His idealization of self-reliance, combativeness, self-determination, and athleticism is evident in his description, according to Edmund Morris in the seminal biography of Roosevelt Theodore Rex,  of his ranch days:

“In that land, we lived a free and hardy life, with horse and with rifle… we knew the toil and hardship and hunger and thirst; and we saw men die violent deaths as they worked among the horses and cattle, or fought in evil feuds with one another; but we felt the beat of hardy life in our veins, and ours was the glory of work and the joy of living.”

If conservationists can tie those images and the values they represent to protecting and conserving public lands from development -- if they can present monuments as spaces to live “a free and hardy life, with horse and with rifle” -- they stand a chance of winning Western conservatives back.

Some groups are already doing it.
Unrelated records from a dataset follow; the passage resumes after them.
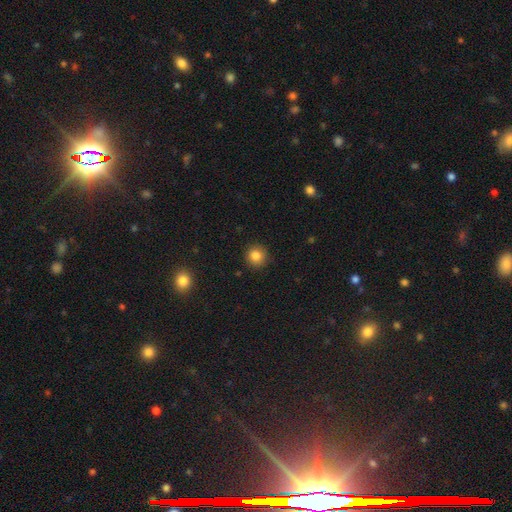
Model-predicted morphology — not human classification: The model was most divided on "smooth or featured": smooth: 84%, star or artifact: 11%, featured or disk: 5%. More confident: how rounded — round (93%); merging — none (90%).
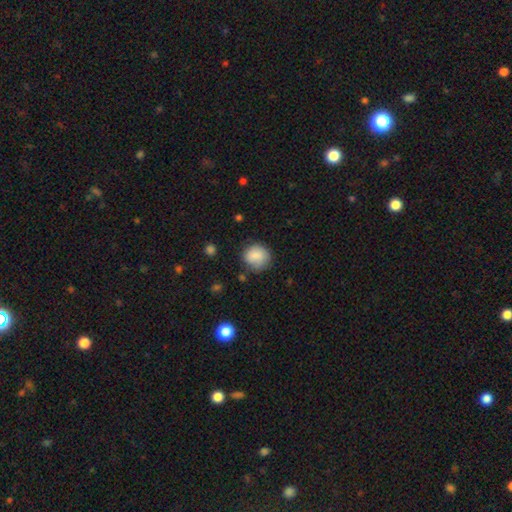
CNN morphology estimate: This is clearly a smooth galaxy (84%). How rounded: clearly round (86%). Merging: likely none (76%).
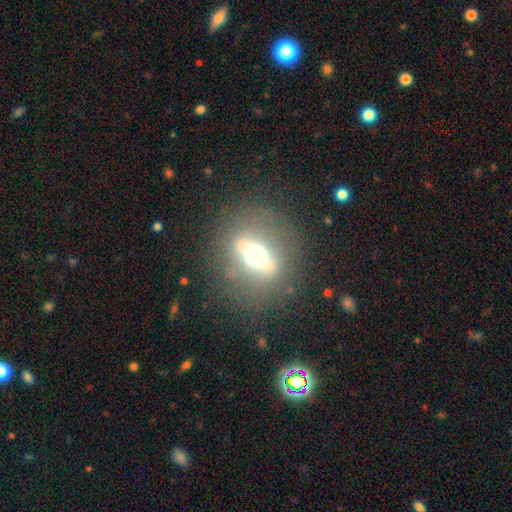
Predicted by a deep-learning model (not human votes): Smooth or featured: featured or disk — 63% (smooth — 26%)
Edge-on disk: yes — 52% (no — 48%)
Merging: none — 80% (minor disturbance — 11%)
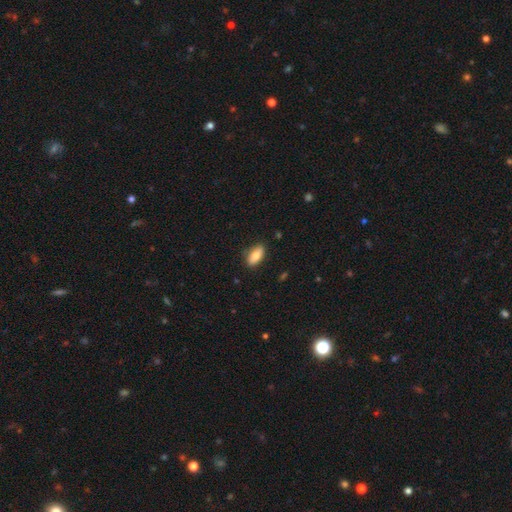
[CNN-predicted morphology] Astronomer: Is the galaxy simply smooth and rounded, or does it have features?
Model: smooth — 82%.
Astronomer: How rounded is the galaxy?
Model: in between — 87%.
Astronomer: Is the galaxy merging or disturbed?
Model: none — 83%.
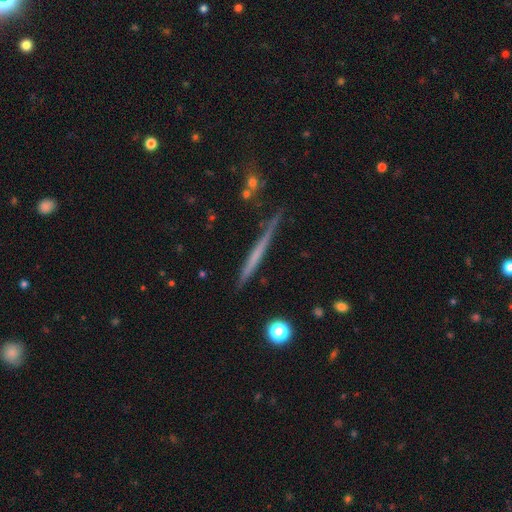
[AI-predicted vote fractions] This appears to be a featured or disk galaxy (51%) viewed edge-on (97%). Merging: none (84%).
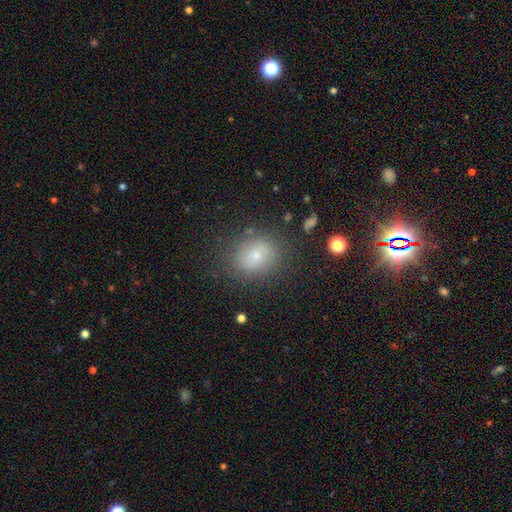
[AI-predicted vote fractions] The model was most divided on "how rounded": round: 51%, in between: 48%, cigar-shaped: 1%. More confident: merging — none (78%); smooth or featured — smooth (70%).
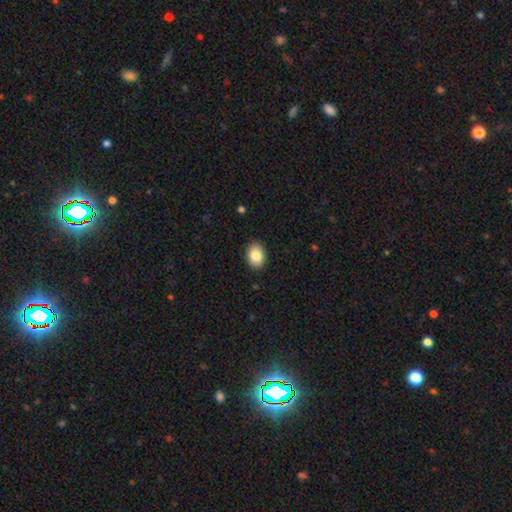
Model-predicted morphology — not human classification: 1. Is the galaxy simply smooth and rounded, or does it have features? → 86% smooth, 8% star or artifact, 6% featured or disk.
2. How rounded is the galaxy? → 73% in between, 26% round, 1% cigar-shaped.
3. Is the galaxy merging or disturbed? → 89% none, 8% minor disturbance, 2% major disturbance, 1% merger.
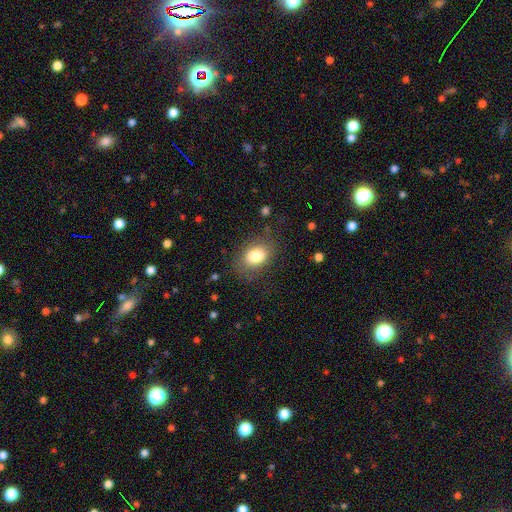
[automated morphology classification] The model was most divided on "how rounded": in between: 67%, round: 32%, cigar-shaped: 1%. More confident: smooth or featured — smooth (81%); merging — none (75%).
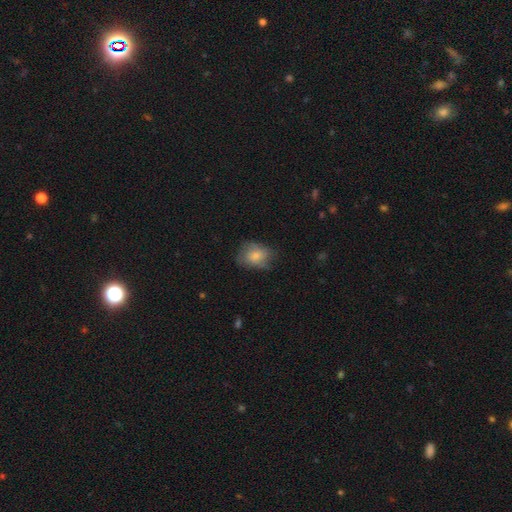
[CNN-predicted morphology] Overall: smooth (75%). How rounded: in between (67%; round 31%). Merging: none (60%; minor disturbance 29%).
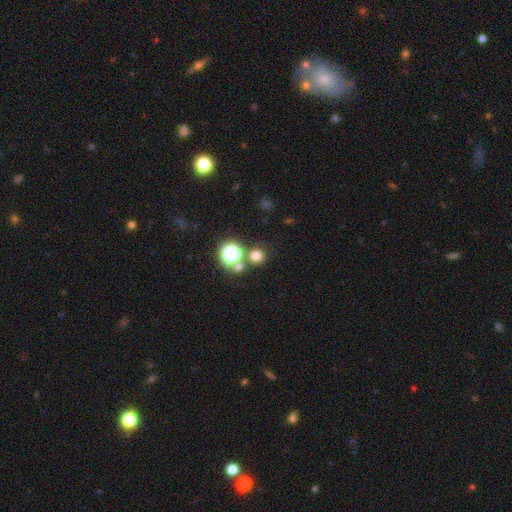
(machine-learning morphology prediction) Smooth or featured: smooth — 70% (star or artifact — 23%)
How rounded: round — 92% (in between — 7%)
Merging: none — 74% (merger — 16%)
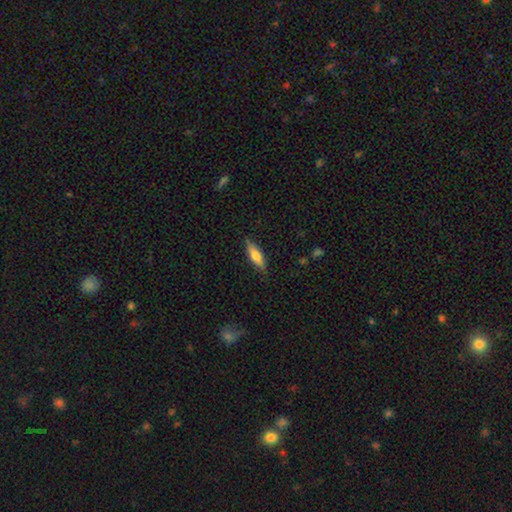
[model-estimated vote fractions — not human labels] This is likely a smooth galaxy (62%). How rounded: possibly cigar-shaped (59%). Merging: clearly none (86%).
The Theodore Roosevelt Conservation Partnership, for example, draws on Roosevelt’s imagery and values to bring sportsmen – fishers and hunters – into the conservation movement. Their work can be just a start. Park officials could incorporate Roosevelt’s legacy more prominently into protected areas, highlighting in protected areas his conservation philosophy and places he visited. A quote by Roosevelt on park entrance signs or his iconic glasses-and-hat incorporated into the national park seal would remind conservatives that U.S parks are as much the product of a cowboy conservationist as of “green” conservationists.

If we can put Theodore Roosevelt and HIS cowboy values back into the picture of the conservation movement, we can expand it. Because while it’s hard to imagine Theodore Roosevelt sitting peacefully, sipping kombucha, you should not have to come from a city with kombucha on tap to support public lands.

Ty Loft works on ocean security and conservation at a think tank in Washington, D.C. He studied post-conflict national parks as a Lisa J. Raines Fellow at Georgetown University, from which he graduated in 2018.